Cependant, l’époque moderne est autre chose que le monde moderne.
Scientifiquement, l’époque moderne, qui a commencé au XVIème siècle, s’est achevé au début du XXème; politiquement, le monde moderne dans lequel nous vivons est né avec les premières explosions atomiques. Je ne traite pas de ce monde moderne qui a servi de toile de fond à la rédaction de ce livre. Je m’en tiens d’une part à l’analyse des facultés humaines générales qui naissent de la condition humaine et qui sont permanentes, c’est-à-dire ne peuvent se perdre sans retour tant que la condition humaine ne change pas elle-même.
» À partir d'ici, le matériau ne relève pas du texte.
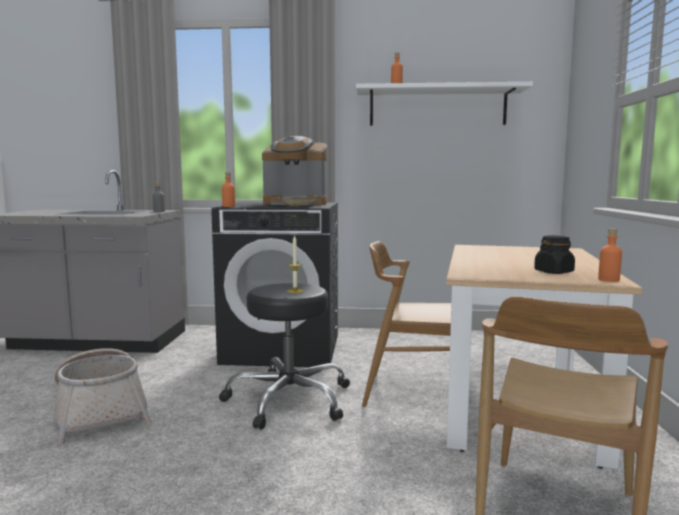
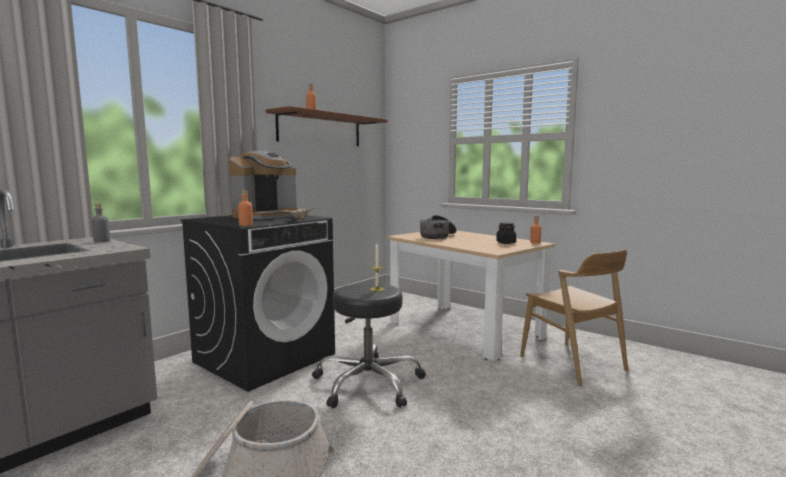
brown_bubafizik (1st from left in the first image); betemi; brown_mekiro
L’analyse historique, d’autre part, a pour but de rechercher l’origine de l’aliénation du monde moderne, de sa double retraite fuyant la Terre pour l’univers et le monde pour le Moi, afin d’arriver à comprendre la nature de la société telle qu’elle avait évolué et se présentait au moment de succomber à l’avènement d’une époque nouvelle et encore inconnue.